Spend Your Rebate

Posted on March 4, 2008 by Ben Connard 

Slowing consumer spending has received much press lately as economists fear a decline will send our economy into a recession. Consumer spending accounts for two thirds of GDP. Business investment, government spending and net exports make up the last third.

When consumers don’t spend, businesses stop selling products, resulting in lay-offs and further slowing consumer spending. A vicious downward cycle can result. This cycle motivated the government’s $168 billion stimulus package put through last month.

A simple mathematical formula, based on the limit of sequences, can be used to explain why consumer spending is so important to our economy, and why the government wants you to spend your rebate checks.

For every $1 I earn, I hypothetically save 20% (or $0.20) and spend 80% (or $0.80). The $0.80 I spend is part of our consumer spending total. But the $0.80 also accounts for earnings for someone else. And let’s assume they also save 20% ($0.16) and spend 80% ($0.64). This $0.64 is also earnings for a third person, who then spends and saves at the same ratio.

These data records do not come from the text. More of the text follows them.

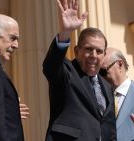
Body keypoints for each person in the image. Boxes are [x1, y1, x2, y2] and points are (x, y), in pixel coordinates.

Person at [42, 0, 116, 140]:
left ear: (104, 55)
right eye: (88, 49)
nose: (94, 55)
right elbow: (51, 66)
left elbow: (109, 128)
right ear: (76, 51)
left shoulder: (107, 86)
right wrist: (65, 33)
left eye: (99, 51)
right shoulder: (67, 72)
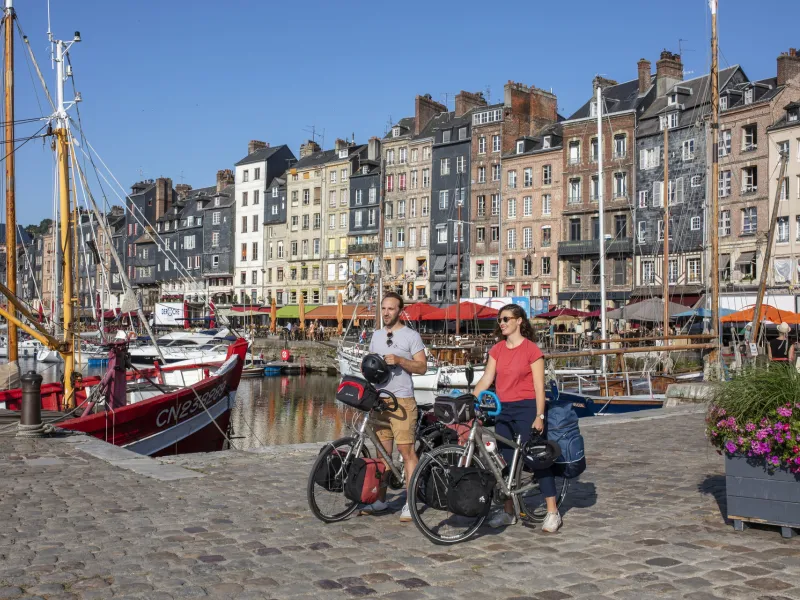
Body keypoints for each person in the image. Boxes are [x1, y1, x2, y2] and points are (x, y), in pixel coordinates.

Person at [473, 303, 562, 533]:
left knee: (536, 458)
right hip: (502, 409)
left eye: (506, 319)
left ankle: (552, 512)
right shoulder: (497, 350)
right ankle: (508, 511)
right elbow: (486, 379)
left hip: (527, 407)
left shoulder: (531, 350)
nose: (501, 323)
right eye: (500, 320)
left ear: (519, 321)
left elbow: (539, 387)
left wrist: (540, 415)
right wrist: (471, 398)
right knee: (503, 461)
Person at [361, 292, 427, 522]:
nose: (386, 313)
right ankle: (380, 500)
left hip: (402, 401)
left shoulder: (411, 336)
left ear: (400, 311)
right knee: (382, 454)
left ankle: (410, 503)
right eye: (384, 308)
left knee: (406, 452)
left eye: (391, 309)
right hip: (380, 401)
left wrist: (399, 360)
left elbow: (422, 368)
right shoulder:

Before you know it, we have a sequence of numbers: $0.80, $0.64, $0.51, $0.41… and so on. The aggregate sum of this infinite sequence approaches $4. In fact, any infinite sequence of numbers summed in a similar fashion where the “spend” percent is less than 100% will approach a finite number. The generic formula for finding the sum is: r/(1-r) where r is your ratio (80% in this case).

If we assume that all consumers spend less than 100% of their earnings, which ideally is the case, we can see how consumer spending becomes such a big portion of the economy. Every dollar spent feeds many more dollars into the economy.

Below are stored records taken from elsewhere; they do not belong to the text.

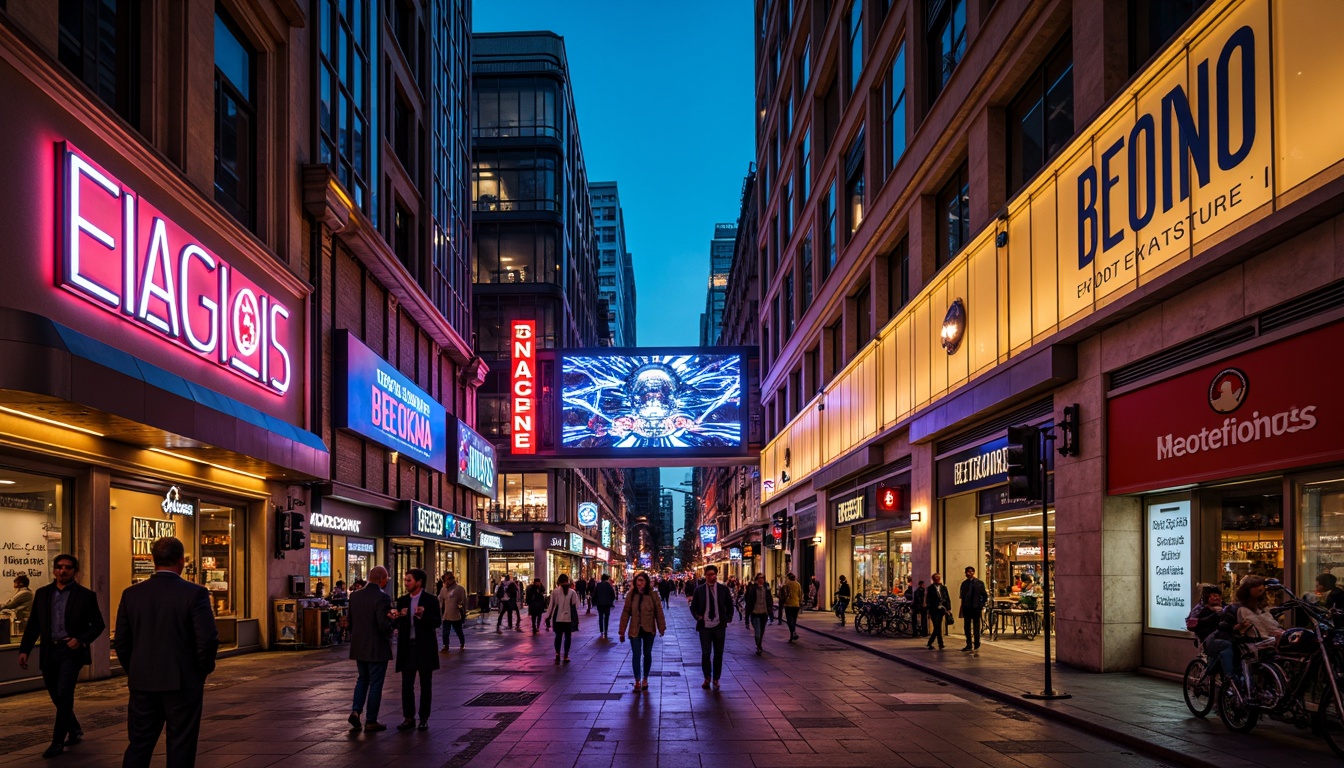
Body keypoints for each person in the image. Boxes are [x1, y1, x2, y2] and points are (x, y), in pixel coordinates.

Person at [113, 538, 218, 768]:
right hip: (182, 680)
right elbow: (207, 639)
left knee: (140, 742)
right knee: (181, 742)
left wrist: (135, 668)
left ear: (153, 560)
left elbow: (121, 640)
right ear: (181, 560)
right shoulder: (195, 593)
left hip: (143, 681)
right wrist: (200, 671)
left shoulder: (131, 594)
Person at [17, 555, 105, 759]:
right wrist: (24, 650)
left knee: (65, 693)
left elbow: (98, 625)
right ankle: (73, 728)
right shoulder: (42, 594)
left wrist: (81, 640)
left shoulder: (85, 596)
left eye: (67, 568)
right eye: (59, 567)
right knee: (56, 695)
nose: (63, 571)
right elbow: (34, 625)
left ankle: (57, 741)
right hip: (49, 651)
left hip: (70, 651)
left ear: (75, 571)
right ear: (54, 570)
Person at [392, 568, 440, 731]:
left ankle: (424, 718)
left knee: (426, 685)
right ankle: (408, 717)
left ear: (419, 582)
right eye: (405, 580)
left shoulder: (430, 600)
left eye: (409, 580)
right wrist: (397, 616)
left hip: (425, 647)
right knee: (407, 685)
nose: (406, 583)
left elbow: (437, 622)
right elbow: (396, 623)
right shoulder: (402, 600)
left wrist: (423, 615)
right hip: (408, 647)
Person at [347, 565, 393, 733]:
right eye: (386, 579)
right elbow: (382, 624)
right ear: (382, 579)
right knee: (375, 683)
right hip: (377, 647)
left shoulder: (355, 596)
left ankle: (356, 710)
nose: (386, 582)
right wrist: (392, 625)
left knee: (362, 679)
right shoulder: (382, 597)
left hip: (359, 646)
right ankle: (371, 720)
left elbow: (350, 622)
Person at [619, 572, 666, 691]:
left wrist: (661, 627)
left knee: (647, 654)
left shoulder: (652, 594)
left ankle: (645, 678)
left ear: (646, 582)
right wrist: (622, 630)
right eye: (638, 581)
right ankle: (637, 680)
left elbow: (658, 611)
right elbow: (626, 612)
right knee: (636, 654)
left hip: (648, 628)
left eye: (642, 581)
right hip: (635, 629)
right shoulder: (631, 595)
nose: (639, 583)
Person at [691, 564, 735, 690]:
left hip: (719, 626)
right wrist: (697, 616)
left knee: (718, 653)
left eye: (713, 574)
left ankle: (716, 678)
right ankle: (707, 677)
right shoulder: (699, 590)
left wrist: (728, 617)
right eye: (709, 574)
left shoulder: (723, 589)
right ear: (705, 576)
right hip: (705, 626)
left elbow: (730, 605)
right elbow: (693, 607)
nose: (711, 577)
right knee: (706, 653)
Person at [546, 574, 581, 663]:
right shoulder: (572, 592)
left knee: (558, 637)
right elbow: (576, 605)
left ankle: (557, 654)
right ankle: (566, 655)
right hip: (568, 618)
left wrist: (547, 617)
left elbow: (551, 606)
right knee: (567, 637)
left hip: (557, 618)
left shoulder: (555, 592)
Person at [959, 566, 989, 653]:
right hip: (967, 608)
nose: (969, 573)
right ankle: (968, 644)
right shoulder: (964, 584)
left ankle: (976, 642)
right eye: (967, 572)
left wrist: (981, 605)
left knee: (976, 626)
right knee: (967, 627)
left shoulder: (979, 583)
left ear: (973, 572)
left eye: (971, 571)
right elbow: (962, 596)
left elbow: (984, 596)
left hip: (976, 608)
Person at [437, 571, 468, 652]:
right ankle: (446, 645)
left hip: (456, 614)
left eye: (446, 580)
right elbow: (440, 599)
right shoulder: (443, 589)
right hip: (446, 614)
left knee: (458, 631)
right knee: (445, 632)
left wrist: (464, 611)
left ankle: (462, 643)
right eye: (444, 581)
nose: (445, 583)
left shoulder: (460, 589)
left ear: (451, 580)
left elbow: (464, 601)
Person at [745, 572, 774, 655]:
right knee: (757, 632)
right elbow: (749, 603)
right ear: (757, 580)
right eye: (759, 578)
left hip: (764, 613)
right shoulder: (753, 589)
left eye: (762, 578)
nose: (761, 579)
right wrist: (747, 619)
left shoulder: (766, 588)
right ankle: (758, 644)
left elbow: (769, 600)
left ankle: (759, 646)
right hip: (755, 613)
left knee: (762, 631)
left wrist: (770, 612)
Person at [925, 573, 951, 650]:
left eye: (938, 578)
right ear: (933, 579)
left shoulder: (944, 588)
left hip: (942, 610)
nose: (937, 580)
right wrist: (929, 611)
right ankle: (937, 643)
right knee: (937, 626)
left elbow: (947, 599)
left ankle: (935, 643)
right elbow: (928, 600)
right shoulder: (930, 588)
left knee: (938, 626)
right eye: (935, 578)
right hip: (934, 609)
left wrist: (948, 609)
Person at [592, 573, 617, 638]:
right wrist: (611, 601)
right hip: (607, 604)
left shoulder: (598, 585)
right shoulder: (609, 586)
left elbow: (595, 594)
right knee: (606, 617)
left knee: (600, 616)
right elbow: (613, 595)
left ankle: (601, 630)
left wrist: (594, 602)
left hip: (599, 603)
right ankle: (606, 630)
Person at [781, 572, 803, 642]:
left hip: (789, 605)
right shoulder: (798, 584)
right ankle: (792, 636)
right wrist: (799, 602)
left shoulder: (786, 585)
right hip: (796, 605)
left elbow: (784, 594)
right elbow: (800, 594)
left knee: (789, 621)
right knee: (794, 621)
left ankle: (793, 633)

This is part of the power behind the $168 billion stimulus package—in the example above the $168 billion could feed $672 billion ($168 billion times 4) into the economy.

However, if consumers spend a smaller portion of their rebate checks, the effect of the stimulus will be much less. When “r” is 50% the sum is 1 and when “r” is 20% the sum is 0.25. In other words, at 50% spending the stimulus package feeds only the original $168 billion into the economy. At 20% spending the stimulus package contribution falls to $42 billion.